#### Task to carry out
Reproduce the lines below verbatim, from the start of the lines down to the line containing "enough. Charlotte Contractors", with both ends included. Leave the pictures out of your copy.
--- Input data Enclosed Below ---
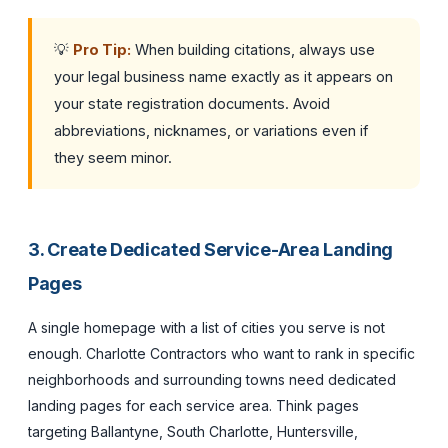
💡
Pro Tip:
When building citations, always use
your legal business name exactly as it appears on
your state registration documents. Avoid
abbreviations, nicknames, or variations even if
they seem minor.
3. Create Dedicated Service-Area Landing
Pages
A single homepage with a list of cities you serve is not
enough. Charlotte Contractors who want to rank in specific
neighborhoods and surrounding towns need dedicated
landing pages for each service area. Think pages
targeting Ballantyne, South Charlotte, Huntersville,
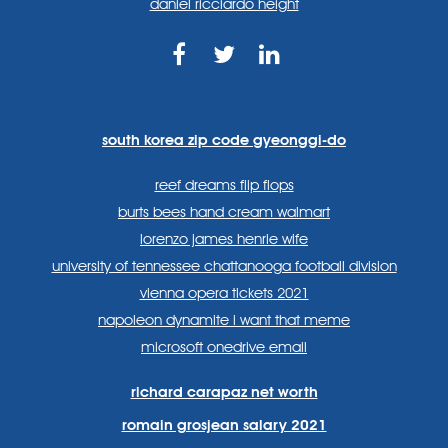
daniel ricciardo height
https://www.facebook.com
https://twitter.com/sp
https://www.link
lang=en
systems/
south korea zip code gyeonggi-do
reef dreams flip flops
burts bees hand cream walmart
lorenzo james henrie wife
university of tennessee chattanooga football division
vienna opera tickets 2021
napoleon dynamite i want that meme
microsoft onedrive email
richard carapaz net worth
romain grosjean salary 2021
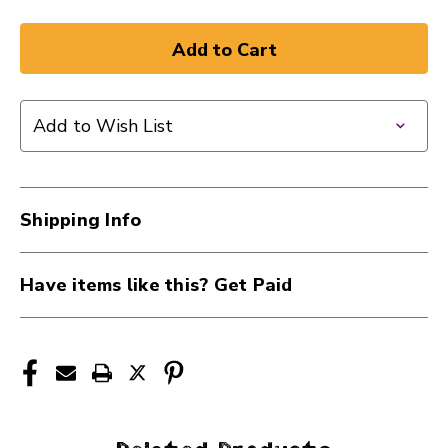
Add to Wish List
Shipping Info
Have items like this? Get Paid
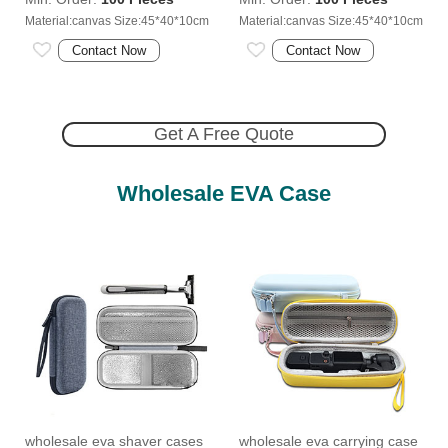
Material:canvas Size:45*40*10cm
Material:canvas Size:45*40*10cm
Contact Now
Contact Now
Get A Free Quote
Wholesale EVA Case
wholesale eva shaver cases
wholesale eva carrying case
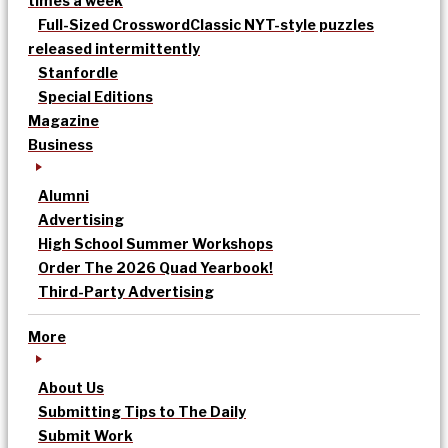
times a week
Full-Sized Crossword
Classic NYT-style puzzles
released intermittently
Stanfordle
Special Editions
Magazine
Business
Alumni
Advertising
High School Summer Workshops
Order The 2026 Quad Yearbook!
Third-Party Advertising
More
About Us
Submitting Tips to The Daily
Submit Work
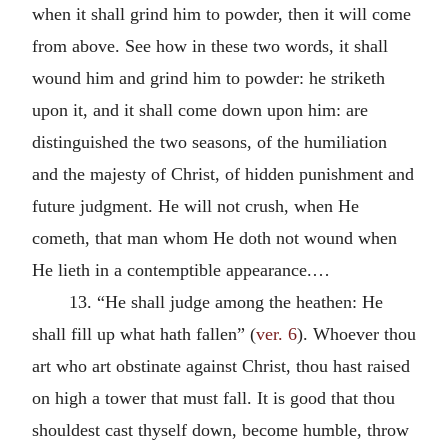
when it shall grind him to powder, then it will come
from above. See how in these two words, it shall
wound him and grind him to powder: he striketh
upon it, and it shall come down upon him: are
distinguished the two seasons, of the humiliation
and the majesty of Christ, of hidden punishment and
future judgment. He will not crush, when He
cometh, that man whom He doth not wound when
He lieth in a contemptible appearance.…
13. “He shall judge among the heathen: He
shall fill up what hath fallen” (
ver. 6
). Whoever thou
art who art obstinate against Christ, thou hast raised
on high a tower that must fall. It is good that thou
shouldest cast thyself down, become humble, throw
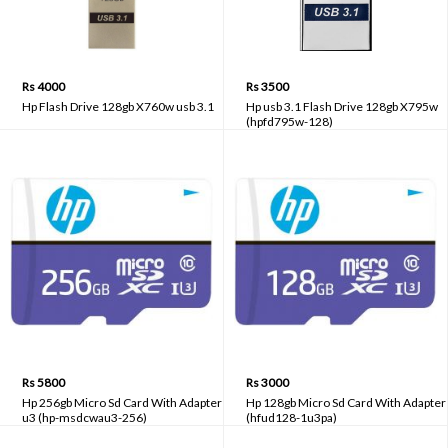
Rs 4000
Rs 3500
Hp Flash Drive 128gb X760w usb 3.1
Hp usb 3.1 Flash Drive 128gb X795w
(hpfd795w-128)
Rs 5800
Rs 3000
Hp 256gb Micro Sd Card With Adapter
Hp 128gb Micro Sd Card With Adapter
u3 (hp-msdcwau3-256)
(hfud128-1u3pa)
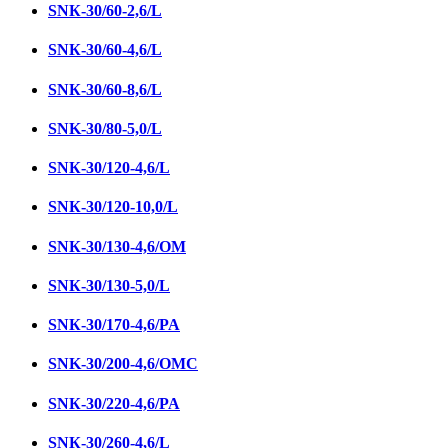
SNК-30/60-2,6/L
SNК-30/60-4,6/L
SNК-30/60-8,6/L
SNK-30/80-5,0/L
SNК-30/120-4,6/L
SNК-30/120-10,0/L
SNК-30/130-4,6/ОМ
SNК-30/130-5,0/L
SNК-30/170-4,6/PA
SNK-30/200-4,6/OMC
SNК-30/220-4,6/PA
SNК-30/260-4,6/L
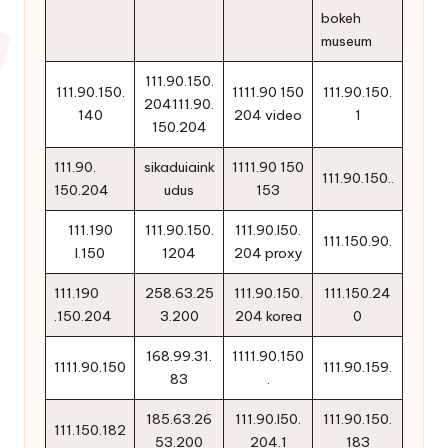
bokeh
museum
111.90.150.
111.90.150.
1111.90 150
111.90.150.
204111.90.
140
204 video
1
150.204
111.90.
sikaduiaink
1111.90 150
111.90.150..
150.204
udus
153
111.190
111.90.150.
111.90.l50.
111.150.90.
l.150
1204
204 proxy
111.190
258.63.25
111.90.150.
111.150.24
.150.204
3.200
204 korea
0
168.99.31.
1111.90.150
1111.90.150
111.90.159.
83
.
185.63.26
111.90.l50.
111.90.150.
111.150.182
53.200
204.1
183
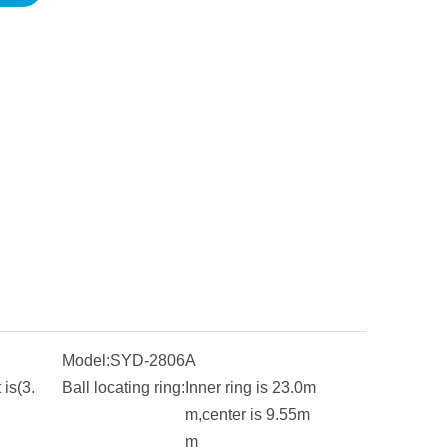
Model:
SYD-2806A
is(3.
Ball locating ring:
Inner ring is 23.0m
m,center is 9.55m
m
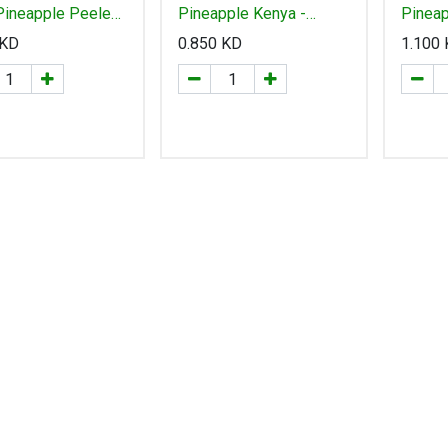
Pineapple Peeled
Pineapple Kenya -
Pineap
500g "Thailand" تايلاند
اناناس كينيا
-انانا
KD
0.850
KD
1.100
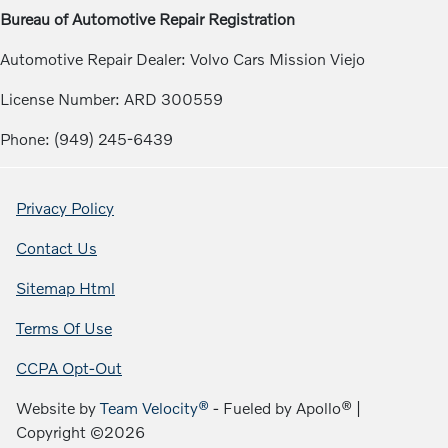
Bureau of Automotive Repair Registration
Automotive Repair Dealer: Volvo Cars Mission Viejo
License Number: ARD 300559
Phone: (949) 245-6439
Privacy Policy
Contact Us
Sitemap Html
Terms Of Use
CCPA Opt-Out
Website by
Team Velocity®
- Fueled by Apollo® |
Copyright ©2026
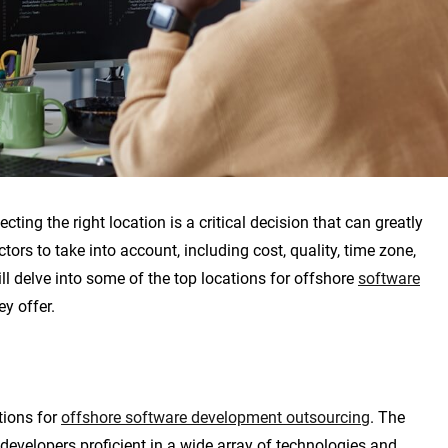
ting the right location is a critical decision that can greatly
tors to take into account, including cost, quality, time zone,
will delve into some of the top locations for offshore
software
y offer.
tions for
offshore software development outsourcing
. The
 developers proficient in a wide array of technologies and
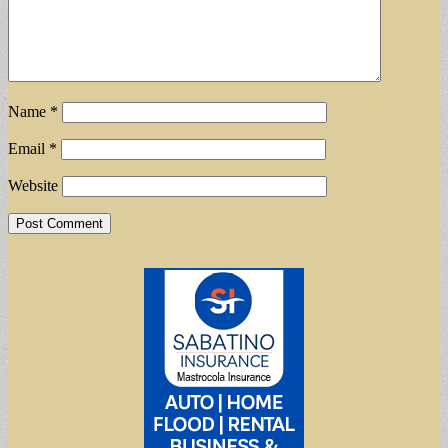
Name
*
Email
*
Website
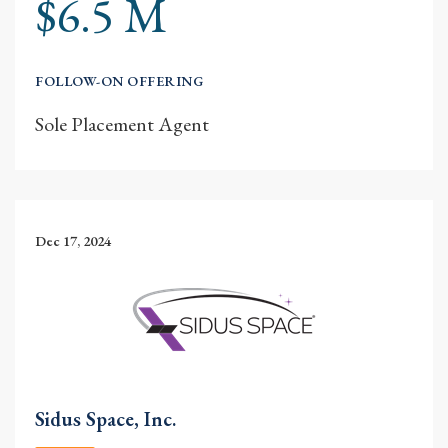
$6.5 M
FOLLOW-ON OFFERING
Sole Placement Agent
Dec 17, 2024
Sidus Space, Inc.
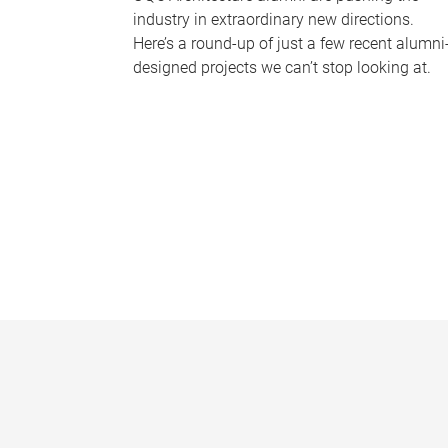
industry in extraordinary new directions.
Here’s a round-up of just a few recent alumni
designed projects we can’t stop looking at.
P
a
g
e
s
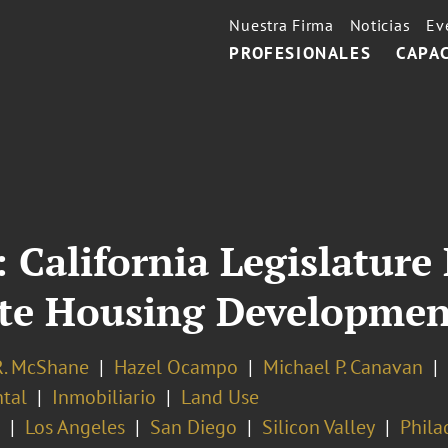
Nuestra Firma
Noticias
Ev
PROFESIONALES
CAPA
 California Legislatur
ate Housing Developmen
R. McShane
Hazel Ocampo
Michael P. Canavan
tal
Inmobiliario
Land Use
Los Angeles
San Diego
Silicon Valley
Phila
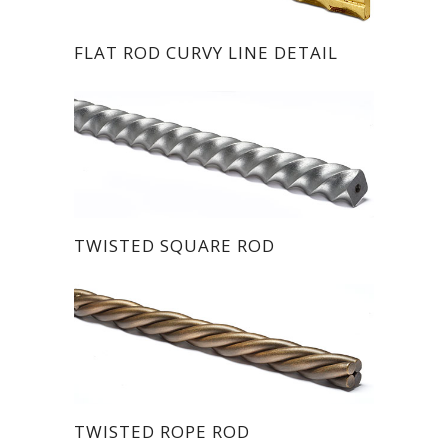
FLAT ROD CURVY LINE DETAIL
TWISTED SQUARE ROD
TWISTED ROPE ROD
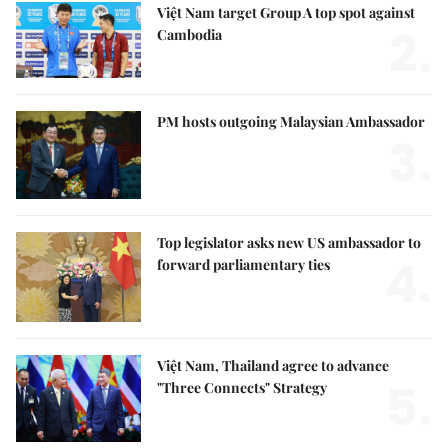
Việt Nam target Group A top spot against
2.
Cambodia
PM hosts outgoing Malaysian Ambassador
3.
Top legislator asks new US ambassador to
4.
forward parliamentary ties
Việt Nam, Thailand agree to advance
5.
"Three Connects" Strategy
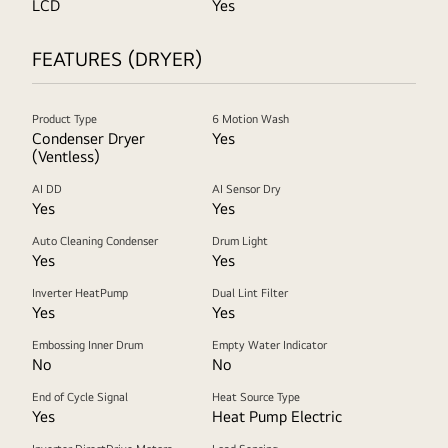
LCD
Yes
FEATURES (DRYER)
Product Type
6 Motion Wash
Condenser Dryer
Yes
(Ventless)
AI DD
AI Sensor Dry
Yes
Yes
Auto Cleaning Condenser
Drum Light
Yes
Yes
Inverter HeatPump
Dual Lint Filter
Yes
Yes
Embossing Inner Drum
Empty Water Indicator
No
No
End of Cycle Signal
Heat Source Type
Yes
Heat Pump Electric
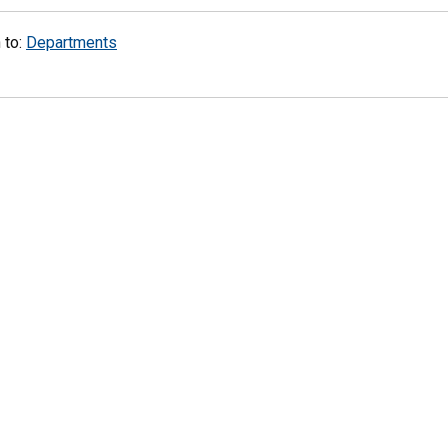
 to:
Departments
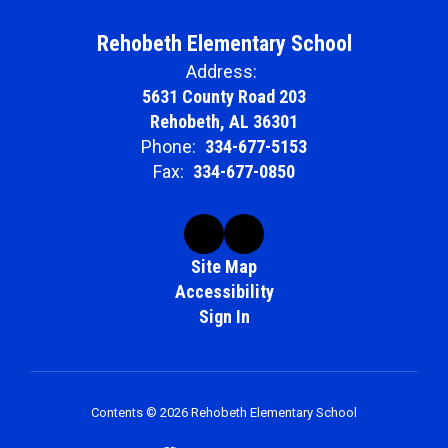
Rehobeth Elementary School
Address:
5631 County Road 203
Rehobeth, AL 36301
Phone:
334-677-5153
Fax:
334-677-0850
Site Map
Accessibility
Sign In
Contents © 2026 Rehobeth Elementary School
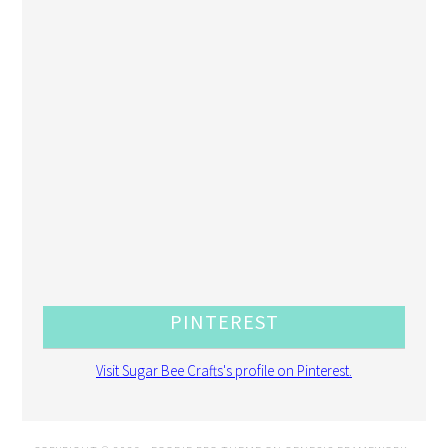
PINTEREST
Visit Sugar Bee Crafts's profile on Pinterest.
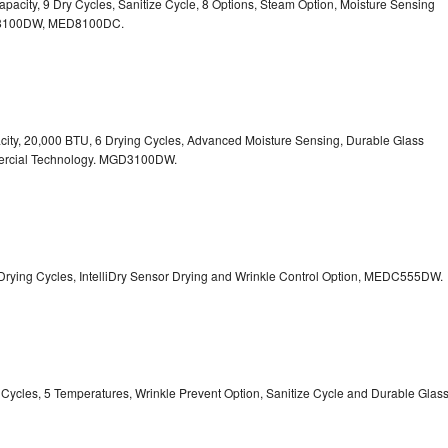
 Capacity, 9 Dry Cycles, Sanitize Cycle, 8 Options, Steam Option, Moisture Sensing
100DW, MED8100DC.
pacity, 20,000 BTU, 6 Drying Cycles, Advanced Moisture Sensing, Durable Glass
ercial Technology. MGD3100DW.
 13 Drying Cycles, IntelliDry Sensor Drying and Wrinkle Control Option, MEDC555DW.
ry Cycles, 5 Temperatures, Wrinkle Prevent Option, Sanitize Cycle and Durable Glas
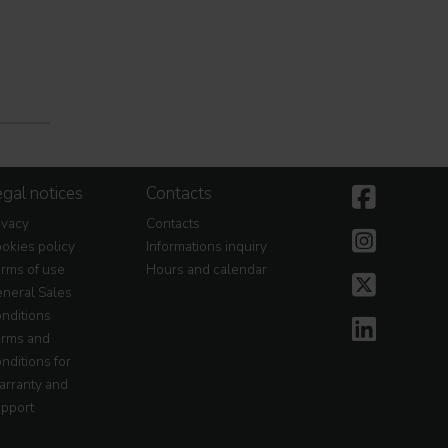
gal notices
Contacts
ivacy
Contacts
okies policy
Informations inquiry
rms of use
Hours and calendar
neral Sales
nditions
rms and
nditions for
rranty and
pport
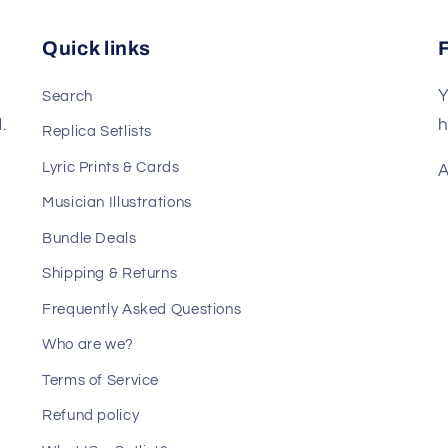
Quick links
Y
Search
.
h
Replica Setlists
Lyric Prints & Cards
A
Musician Illustrations
Bundle Deals
Shipping & Returns
Frequently Asked Questions
Who are we?
Terms of Service
Refund policy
--- End of Enclosed Input data ---
#### Result of this exercise
💡
Pro Tip:
When building citations, always use
your legal business name exactly as it appears on
your state registration documents. Avoid
abbreviations, nicknames, or variations even if
they seem minor.
3. Create Dedicated Service-Area Landing
Pages
A single homepage with a list of cities you serve is not
enough. Charlotte Contractors who want to rank in specific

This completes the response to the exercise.